* [DATA LISTING]:
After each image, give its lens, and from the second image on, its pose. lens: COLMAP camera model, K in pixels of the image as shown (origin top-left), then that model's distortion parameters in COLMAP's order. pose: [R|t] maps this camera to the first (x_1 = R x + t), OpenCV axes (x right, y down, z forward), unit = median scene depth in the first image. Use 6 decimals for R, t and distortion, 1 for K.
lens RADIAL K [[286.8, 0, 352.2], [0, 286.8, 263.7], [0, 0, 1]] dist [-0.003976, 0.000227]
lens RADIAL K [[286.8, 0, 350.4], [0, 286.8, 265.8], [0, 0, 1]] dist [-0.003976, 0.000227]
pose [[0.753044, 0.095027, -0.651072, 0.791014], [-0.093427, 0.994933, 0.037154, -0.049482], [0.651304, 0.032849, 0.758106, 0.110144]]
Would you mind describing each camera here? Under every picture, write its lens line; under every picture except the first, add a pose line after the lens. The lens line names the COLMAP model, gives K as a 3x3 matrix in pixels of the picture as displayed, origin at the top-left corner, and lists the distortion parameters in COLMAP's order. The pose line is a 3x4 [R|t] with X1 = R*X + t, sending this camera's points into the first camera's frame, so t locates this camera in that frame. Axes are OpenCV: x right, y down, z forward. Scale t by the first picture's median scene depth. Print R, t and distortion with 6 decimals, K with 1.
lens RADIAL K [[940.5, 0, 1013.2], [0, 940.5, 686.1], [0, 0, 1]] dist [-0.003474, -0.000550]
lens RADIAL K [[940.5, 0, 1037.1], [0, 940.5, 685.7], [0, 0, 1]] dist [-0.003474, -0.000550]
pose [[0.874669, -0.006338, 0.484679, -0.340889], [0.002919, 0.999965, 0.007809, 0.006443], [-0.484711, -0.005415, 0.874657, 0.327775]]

* [ABOUT THIS TASK]: A verbatim copy of all the records is required. Write it out in full.

* [TASK RESULT]:
After each image, give its lens, and from the second image on, its pose. lens: COLMAP camera model, K in pixels of the image as shown (origin top-left), then that model's distortion parameters in COLMAP's order. pose: [R|t] maps this camera to the first (x_1 = R x + t), OpenCV axes (x right, y down, z forward), unit = median scene depth in the first image. Use 6 decimals for R, t and distortion, 1 for K.
lens RADIAL K [[286.8, 0, 352.2], [0, 286.8, 263.7], [0, 0, 1]] dist [-0.003976, 0.000227]
lens RADIAL K [[286.8, 0, 350.4], [0, 286.8, 265.8], [0, 0, 1]] dist [-0.003976, 0.000227]
pose [[0.753044, 0.095027, -0.651072, 0.791014], [-0.093427, 0.994933, 0.037154, -0.049482], [0.651304, 0.032849, 0.758106, 0.110144]]
Would you mind describing each camera here? Under every picture, write its lens line; under every picture except the first, add a pose line after the lens. The lens line names the COLMAP model, gives K as a 3x3 matrix in pixels of the picture as displayed, origin at the top-left corner, and lists the distortion parameters in COLMAP's order. The pose line is a 3x4 [R|t] with X1 = R*X + t, sending this camera's points into the first camera's frame, so t locates this camera in that frame. Axes are OpenCV: x right, y down, z forward. Scale t by the first picture's median scene depth. Print R, t and distortion with 6 decimals, K with 1.
lens RADIAL K [[940.5, 0, 1013.2], [0, 940.5, 686.1], [0, 0, 1]] dist [-0.003474, -0.000550]
lens RADIAL K [[940.5, 0, 1037.1], [0, 940.5, 685.7], [0, 0, 1]] dist [-0.003474, -0.000550]
pose [[0.874669, -0.006338, 0.484679, -0.340889], [0.002919, 0.999965, 0.007809, 0.006443], [-0.484711, -0.005415, 0.874657, 0.327775]]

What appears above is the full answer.